With a little IPython magic, it's possible to plot frequency of appearances:

In [32]:
%matplotlib inline

by_year = lookup_menus_df.groupby(lookup_menus_df['date_year'])
year_series = by_year.size()
year_series.plot(figsize=(20,10))
Out[32]:
<matplotlib.axes.AxesSubplot at 0x10e5ff4d0>

Of course, this graph does not look right. What's going on with that huge spike at the beginning of the 20th century? And why do the number of appearances decrease toward mid-century?

This skew is an artifact of the coverage of the underlying menu collection that NYPL holds. From the Library's own collection guide:

Thousands of menus beginning with the oldest items in the collection from 1851. The collection is strongest for the period between 1890 and 1910.

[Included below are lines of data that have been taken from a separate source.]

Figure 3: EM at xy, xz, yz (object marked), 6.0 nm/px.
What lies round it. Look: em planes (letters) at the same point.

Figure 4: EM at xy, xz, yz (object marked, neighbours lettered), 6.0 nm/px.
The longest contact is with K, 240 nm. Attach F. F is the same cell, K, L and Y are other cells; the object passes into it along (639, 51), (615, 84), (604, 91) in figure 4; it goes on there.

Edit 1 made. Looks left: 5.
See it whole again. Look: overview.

This is why NYPL, on their own site, has normalized the plot of dish appearances by total number of menus held for a given year.

In [33]:
# Extract years in the complete DataFrame for menus
menu_df['date_year'] = menu_df['date'].map(extract_year)

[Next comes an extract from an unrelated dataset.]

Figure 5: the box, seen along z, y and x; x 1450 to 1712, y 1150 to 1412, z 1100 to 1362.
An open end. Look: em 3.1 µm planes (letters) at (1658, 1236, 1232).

# Group by year and calculate the number of menus held for each year
total_menu_by_year = menu_df.groupby(menu_df['date_year'])
menu_total_series = total_menu_by_year.size()

With this information, we can create a normalized graph:

In [34]:
normed = [year_series[date_year]/menu_total_series[date_year].astype(float) for date_year in year_series.index.tolist()]
pd.Series(normed, index=year_series.index).plot(figsize=(20,10))
Out[34]:
<matplotlib.axes.AxesSubplot at 0x10e60a0d0>

I hope this notebook demonstrates some ways to use the data analysis tools provided by Pandas in the service of curating data from What's On the Menu?